"It is enough," said Noork. "I will go to rescue her now. Be prepared to join us as we return. I will have a robe for you if all goes well."

"If you are captured," cried Rold nervously, "you will not tell them I talked with you?"

Noork laughed. "You never saw me," he told the slave.


The skull was a gigantic dome of shaped white stone. Where the eye-sockets and gaping nose-hole should have been, black squares of rock gave the illusion of vacancy. Slitted apertures that served for windows circled the grisly whiteness of the temple's curving walls at three distinct levels.
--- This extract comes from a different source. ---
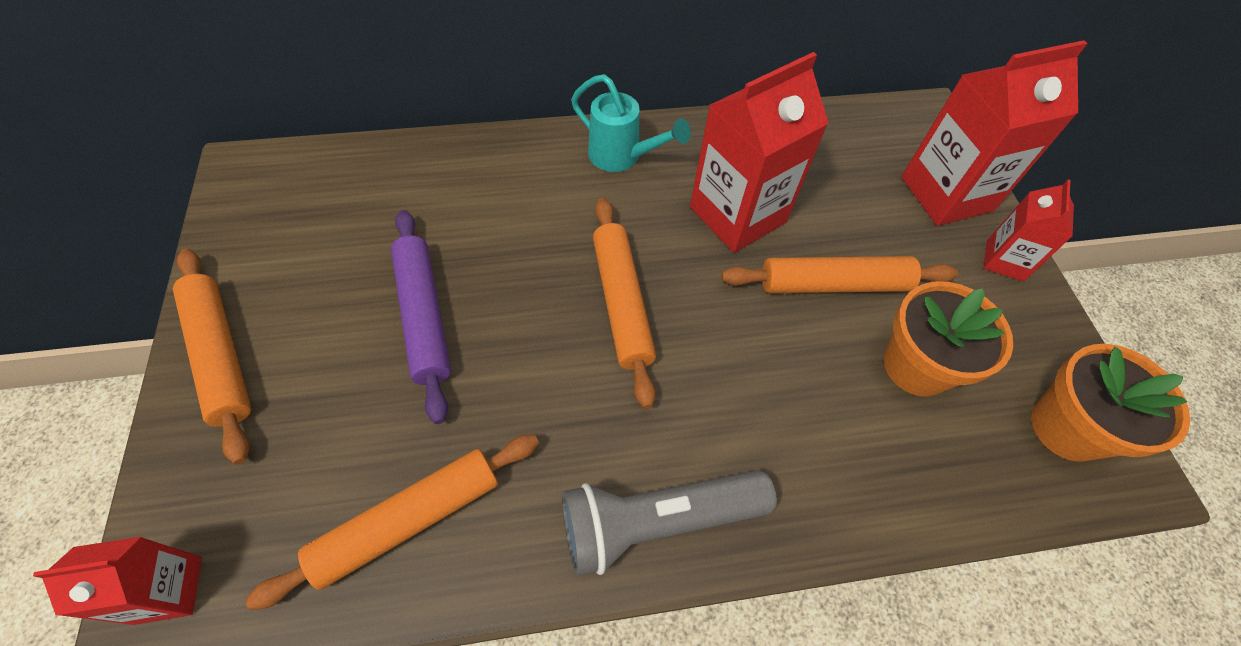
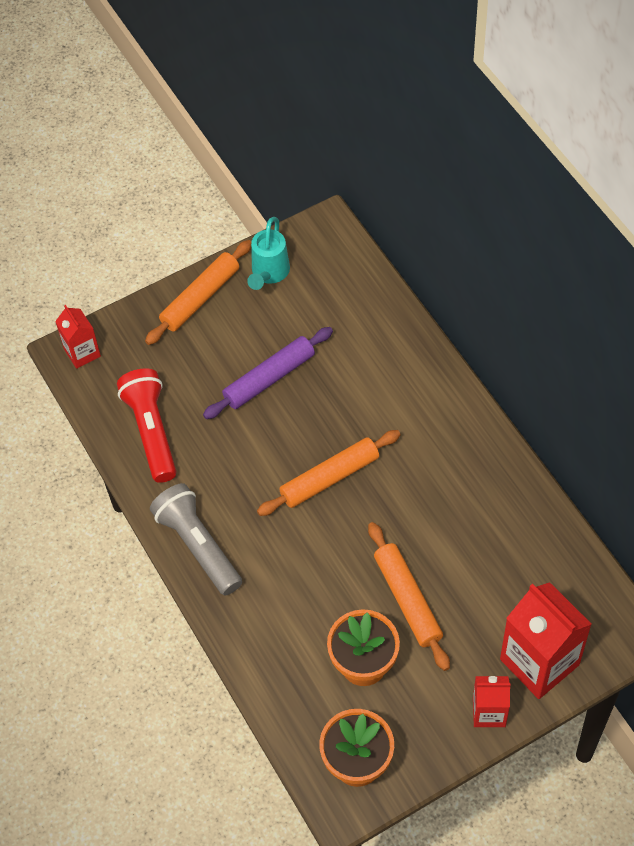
camera: 75 degrees right, 0 degrees up
(408, 520) = (151, 431): orange rolling pin -> red flashlight
(622, 157) = (456, 432): turquoise watering can -> turquoise watering can (269, 274)
(737, 215) = (440, 522): red carton -> none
Noork drifted slowly up the huge series of long bench-like steps that led up to the gaping jaws of the Skull. He saw red and purple-robed priests with nodding head-dresses of painted plumes and feathers climbing and descending the stairs. Among them moved the squatty gnarled shapes of burdened Vasads, their shaggy bowed legs fettered together with heavy copper or bronze chains, and cringing golden-skinned slaves slipped furtively through the press of the brilliant-robed ones. The stale sweaty odor of the slaves and the beast men mingled with the musky stench of the incense from the temple.

Other misty blobs, the invisible guards of the ghastly temple, were stationed at regular intervals across the great entrance into the Skull's interior, but they paid Noork no heed. To them he was another of their number.

He moved swiftly to cross the wide stone-slabbed entry within the jaws, and a moment later was looking down into a sunken bowl whose rocky floor was a score of feet below where he stood. Now he saw the central raised altar where the gleam of precious stones and cunningly worked metal—gold, silver and brass—vied with the faded garish colors of the draperies beneath it. And on the same dais there loomed two beast-headed stone images, the lion-headed god a male and the wolf-headed shape a female.

These then were the two blood hungry deities that the men of Zura worshipped—mighty Uzdon and his mate, Lornu!

Noork joined the descending throng that walked slowly down the central ramp toward the altar. As he searched for the entrance to the lower pits his eyes took in the stone steps that led upward into the two upper levels. Only priests and the vague shapelessness of the Misty Ones climbed those steps. The upper levels, then, were forbidden to the slaves and common citizens of the island.